Getting AI Context Right — Nick Bellistri

The Problem

Orum's parallel dialer connects sales reps to live prospects at high volume — the core product worked. But after every call, SDRs were expected to log notes that would inform the next touch, help sales leaders coach, and give RevOps the account-level data they needed.

The data told a clear story: SDRs were only taking notes 40% of the time, and spending 2–6 minutes on post-call disposition when they did. That's 15–20% of a rep's working day on a task they kept cutting when quota pressure hit.

40% of calls resulted in notes being taken

2–6 min spent dispositioning each call

15–20% of SDR workday on data entry

Without reliable notes, organizations couldn't build the account intelligence to improve their sales motion. The data gap compounded — and Orum's competitors were moving faster on this exact problem.

The Insight

Most AI product failures aren't model failures — they're context failures. The model gets thin inputs and produces thin outputs, and the team blames the technology. The fix isn't a better model. It's better context architecture.

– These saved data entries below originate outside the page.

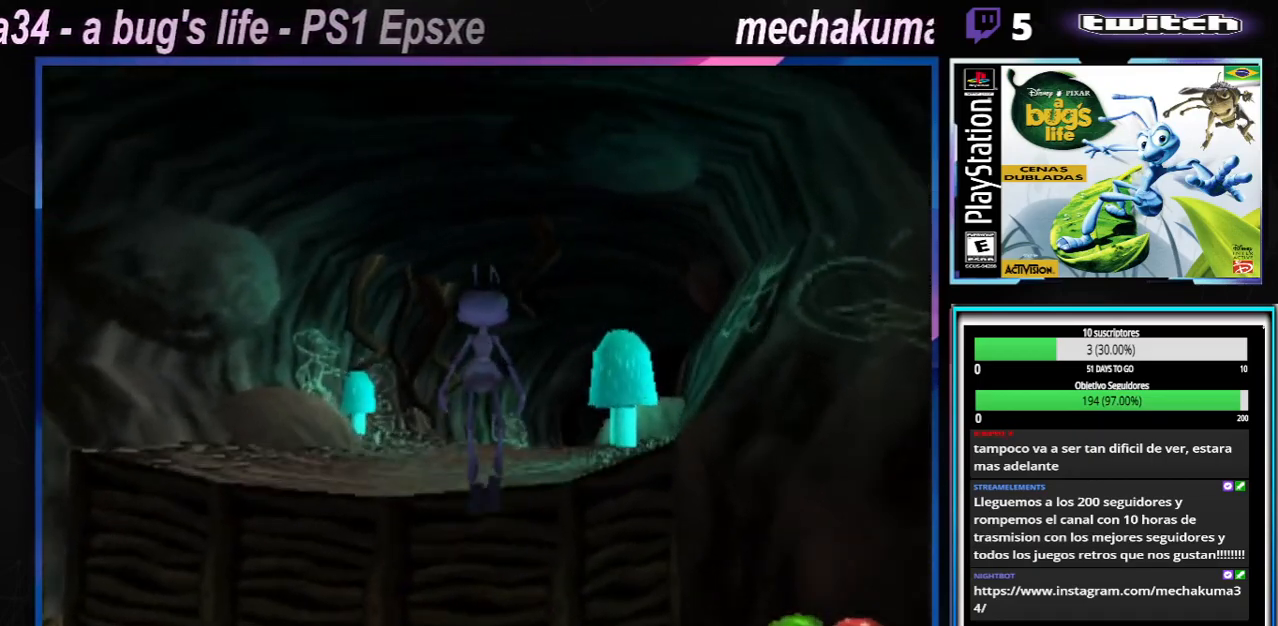
Gameplay with a controller (Xbox layout); each line is a JSON object with the inputs held at the frame after it. "events" lists button and stick changes between this image and that frame as [ms after this image, input, new state], when the widget could be followed in between. Not read: L3 R3.
{"buttons": ["A"], "left_stick": "up-right", "right_stick": "center"}
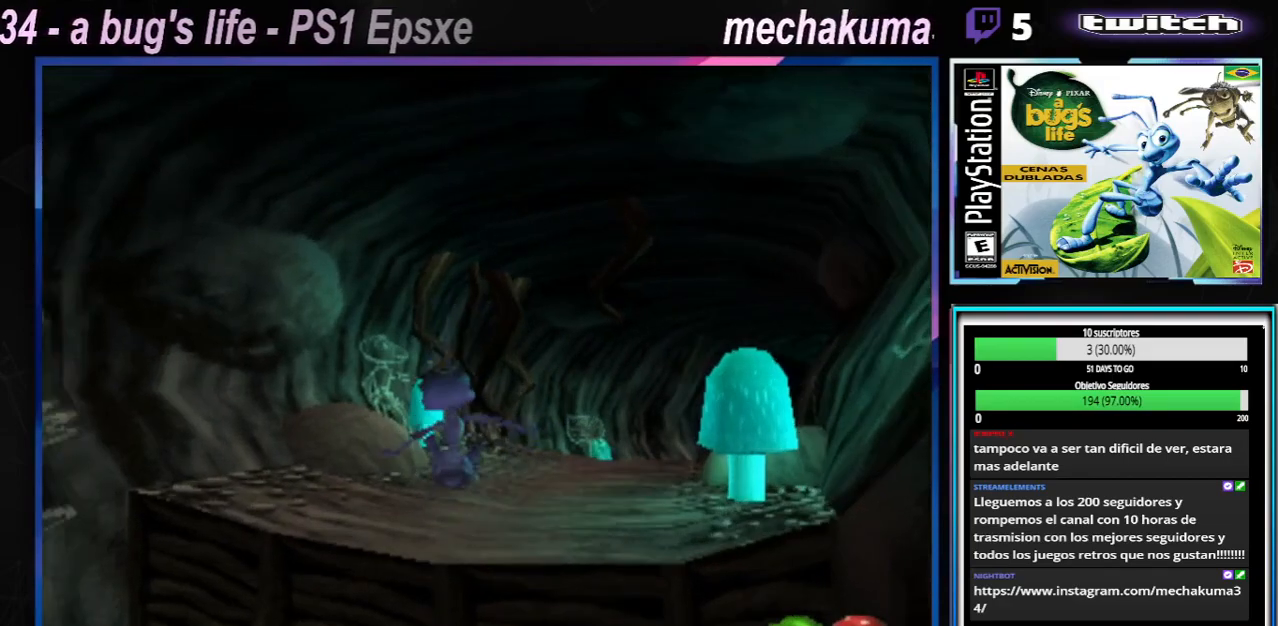
{"buttons": ["A"], "left_stick": "up-right", "right_stick": "center", "events": [[50, "left_stick", "right"], [84, "A", "up"], [284, "left_stick", "up-right"], [434, "A", "down"]]}
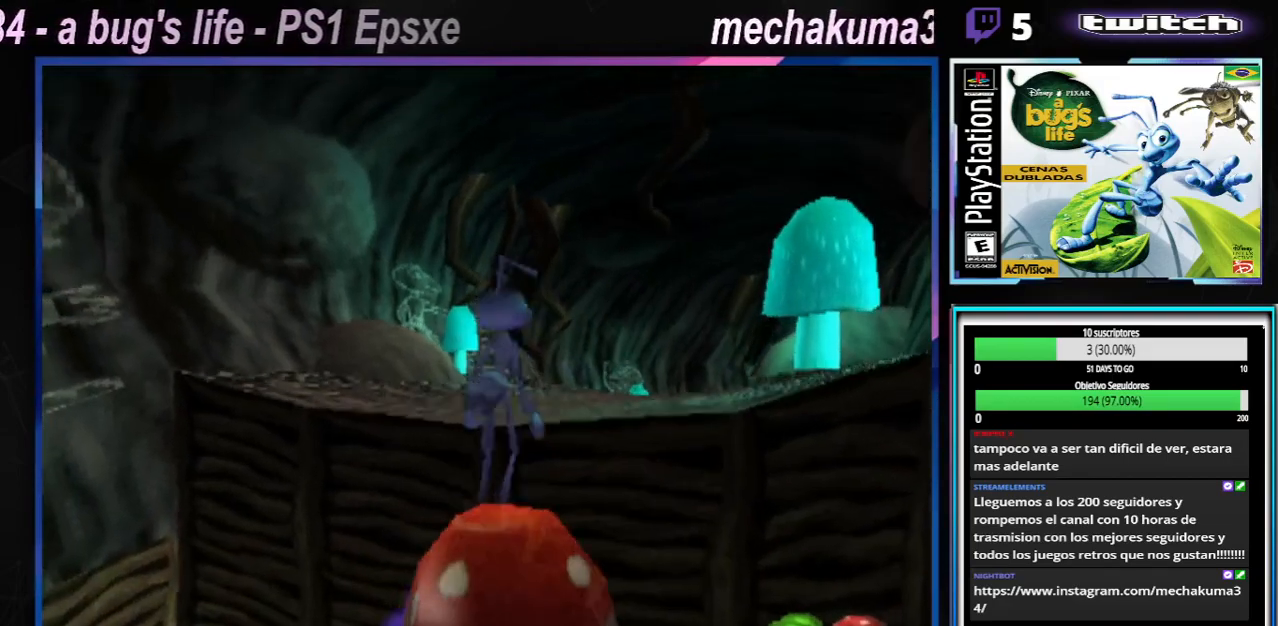
{"buttons": ["A"], "left_stick": "center", "right_stick": "center", "events": [[150, "left_stick", "center"], [350, "A", "up"], [500, "A", "down"]]}
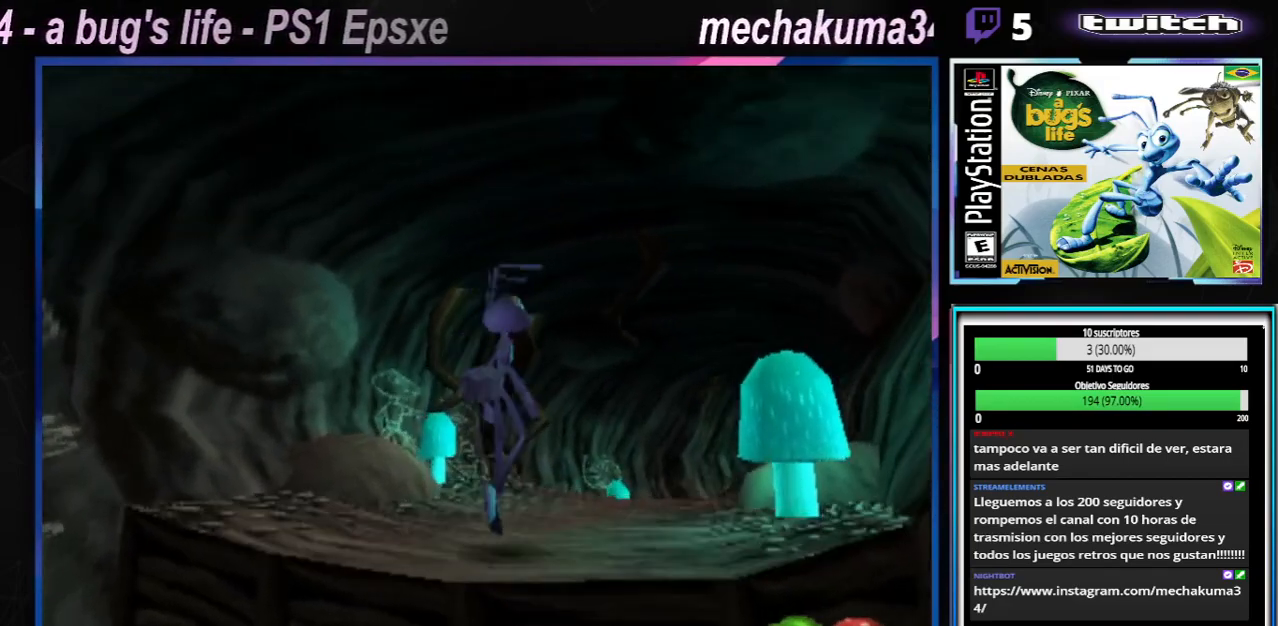
{"buttons": [], "left_stick": "center", "right_stick": "center", "events": [[351, "A", "up"]]}
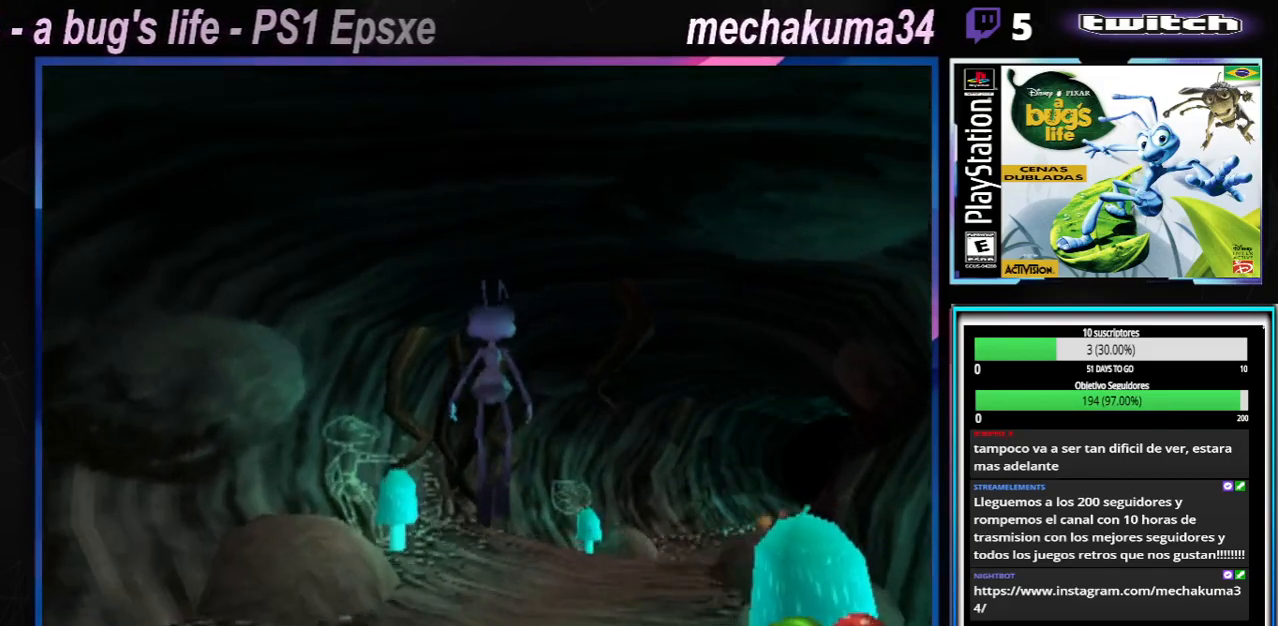
{"buttons": ["X"], "left_stick": "up-right", "right_stick": "center", "events": [[67, "left_stick", "up-right"], [183, "X", "down"], [317, "X", "up"], [384, "X", "down"]]}
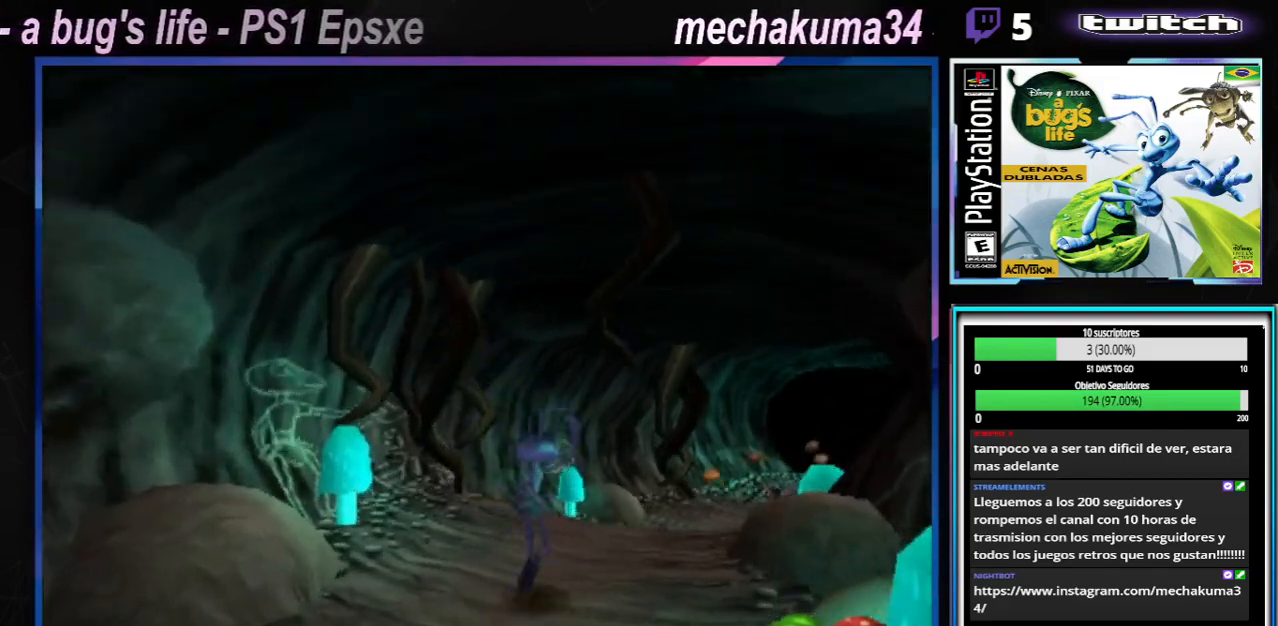
{"buttons": [], "left_stick": "up-right", "right_stick": "center", "events": [[17, "X", "up"], [84, "X", "down"], [184, "A", "down"], [217, "X", "up"], [234, "A", "up"], [284, "X", "down"], [301, "A", "down"], [451, "X", "up"], [468, "A", "up"]]}
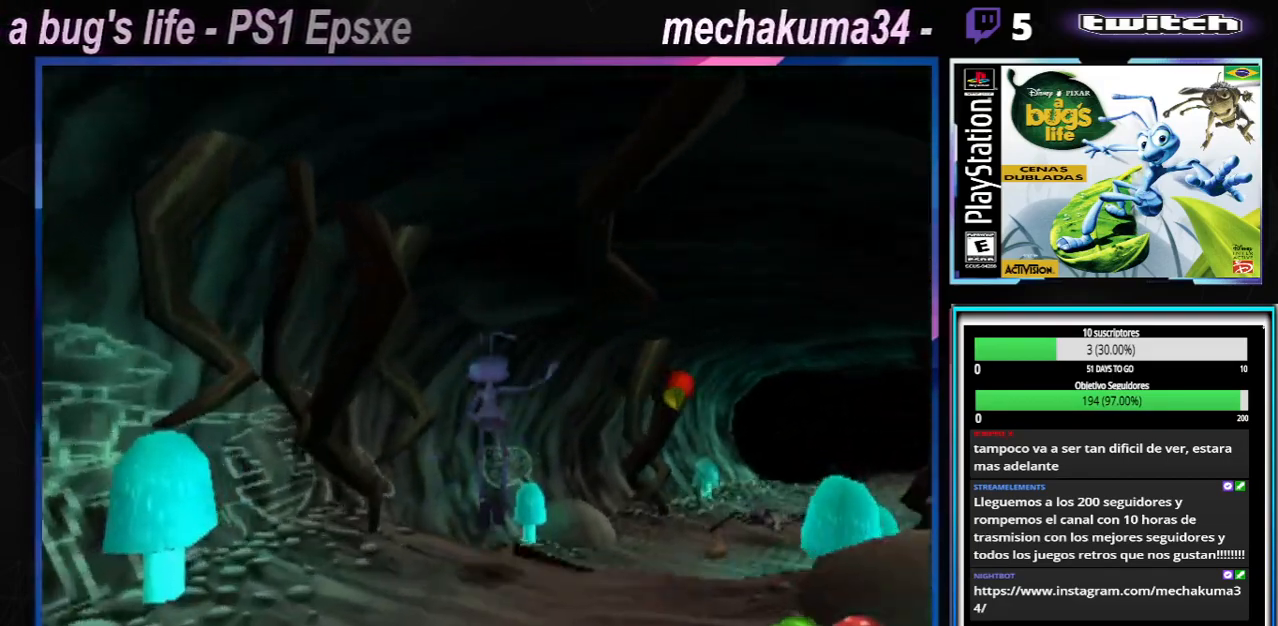
{"buttons": ["A", "X"], "left_stick": "right", "right_stick": "center", "events": [[17, "left_stick", "right"], [83, "X", "down"], [100, "A", "down"], [217, "A", "up"], [217, "X", "up"], [334, "X", "down"], [417, "X", "up"], [500, "A", "down"], [500, "X", "down"]]}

Orum's first attempt at AI meeting summaries generated directly from raw transcripts — and the results were predictably poor. Speaker order jumbled, filler included, no signal about what actually happened. Users opened the summaries once and stopped using them.

The problem wasn't the AI. It was that we were asking the model to summarize everything rather than extract specific things. The gap between "summarize this call" and "extract the talk time ratio, key objections, committed next steps, and a coaching signal" is the difference between a feature that fails and one that sticks.

The Approach

I ran discovery with AEs and SDRs across market segments, plus Orum's internal sales team — 25 reps total. Three themes were consistent:

They needed tools that increased call volume, not just note quality
Automating routine tasks so they could focus on higher-value conversation work
Better pre-call context to be more prepared when a prospect picked up

The research reframed the product question. The goal wasn't "better notes" — it was saving 2–5 minutes per call so reps could dial again faster. Notes were the mechanism, not the outcome.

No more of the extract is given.